When you visit the Denver Art Museum, the experience begins before you even set foot inside. The two buildings that house this diverse collection of art are true masterpieces themselves. From its humble beginnings as Denver Artists’ Club in 1893, this institution has established itself both at the heart of the Denver cultural scene and as a city landmark.
The North Building was the first to open in 1971. Designed by the famous Italian modernist architect Gio Ponti, its seven stories are covered by more than 1 million grey tiles that glisten in the sunlight.
2006 saw the addition of the Frederic C. Hamilton building, a collaboration between the architect Daniel Liebeskind, famous for Berlin’s Jewish Museum, and Davis Partnership Architects based in Denver. The dramatic design seeks to mirror the angled landscape of the Rocky Mountains. Both buildings are united by a footbridge that allows visitors unbroken access across the whole collection.

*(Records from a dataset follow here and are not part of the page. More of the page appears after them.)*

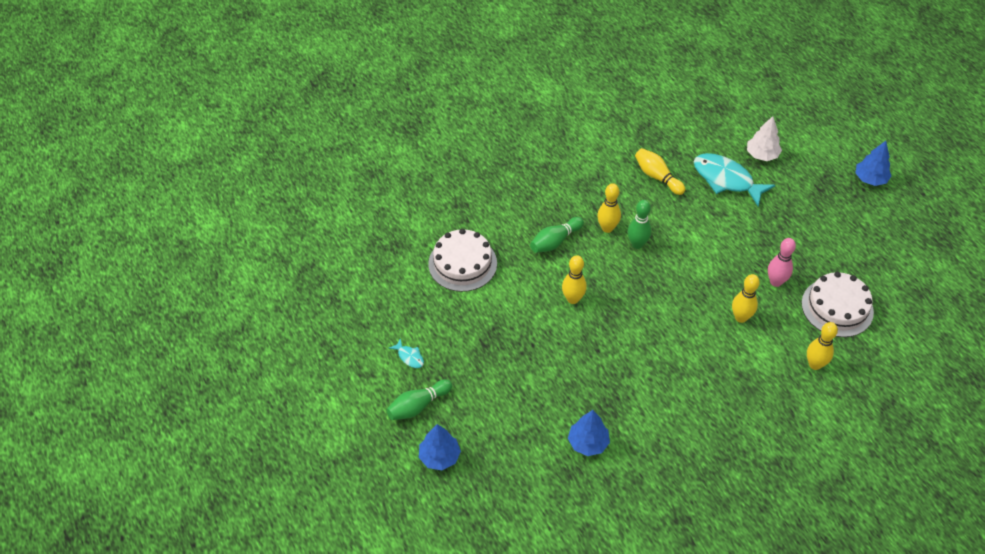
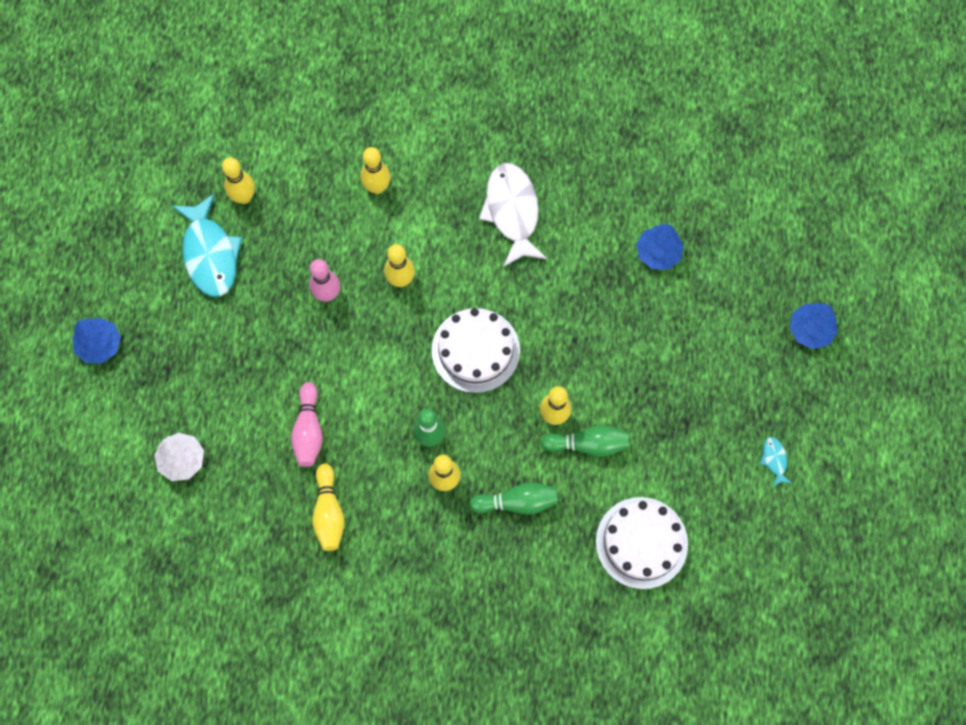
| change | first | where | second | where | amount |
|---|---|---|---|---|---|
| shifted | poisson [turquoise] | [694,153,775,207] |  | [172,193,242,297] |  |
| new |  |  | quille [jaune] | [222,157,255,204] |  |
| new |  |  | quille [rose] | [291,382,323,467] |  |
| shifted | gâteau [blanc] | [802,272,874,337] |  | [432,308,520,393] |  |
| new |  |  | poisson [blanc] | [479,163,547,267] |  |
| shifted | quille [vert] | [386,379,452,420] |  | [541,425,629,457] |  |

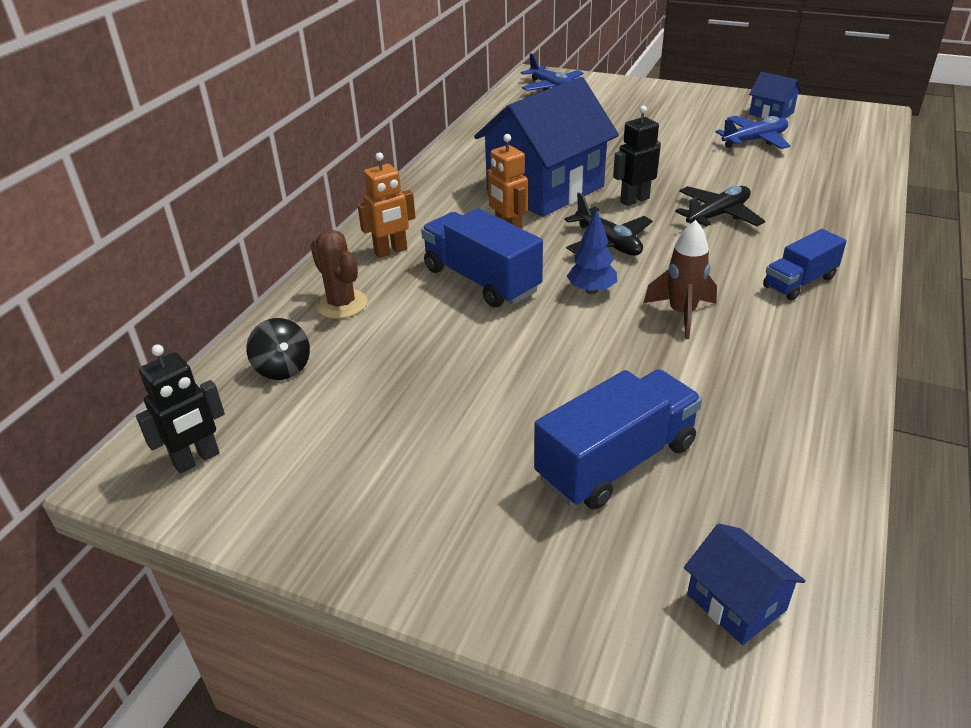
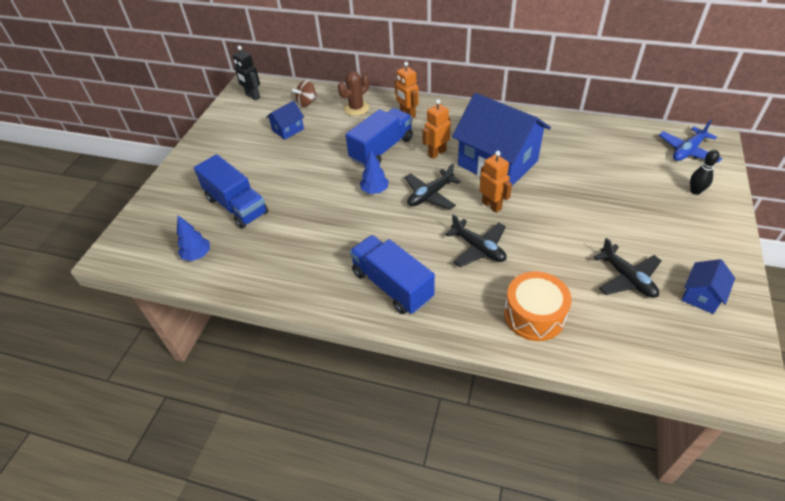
| change | first | where | second | where | amount |
|---|---|---|---|---|---|
| new |  |  | arbre [bleu] | [177,215,210,261] |  |
| shifted | maison [bleu] | [684,524,806,645] |  | [266,101,304,140] |  |
| repainted | toupie [noir] | [246,318,310,380] | toupie [marron] | [291,80,318,107] |  |
| scaled | camion [bleu] | [763,229,847,301] |  | [349,235,435,314] | x1.59 |
| repainted | robot [noir] | [613,105,661,206] | robot [orange] | [479,151,512,213] |  |
| new |  |  | tambour [orange] | [504,272,572,341] |  |
| repainted | avion [bleu] | [715,116,790,149] | avion [noir] | [594,238,661,298] |  |
| new |  |  | quille [noir] | [690,150,720,195] |  |
| gone | fusée [marron] | [644,220,717,339] |  |  |  |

The museum is renowned for its permanent collection of American Indian art, housed in the North Building. You’ll discover ancient ceramics, textiles and beaded jewellery, alongside contemporary sculpture and glasswork.
It also holds a significant collection of pre-20th century European art, including such iconic pieces as Claude Monet’s “Waterlilies”, as well as many Renaissance and Old Master paintings. The Modern & Contemporary galleries are full of the best of works from the 1900s onwards, covering all major artistic movements from abstract expressionism to conceptual art.
You’ll also find a whole programme of activities for families. Visit the Just For Fun Center, where children can make costumes and dress up, or the Paint Studio, where everyone can try their hand at different artistic processes. Check the website to discover the full programme of events.
Round off your visit with a trip to the museum shop to pick up a souvenir by a local artist, and refuel at one of the three on-site cafés and restaurants.
The Denver Art Museum is open daily. It is easy to access by public transport, or if you are driving, there is parking nearby.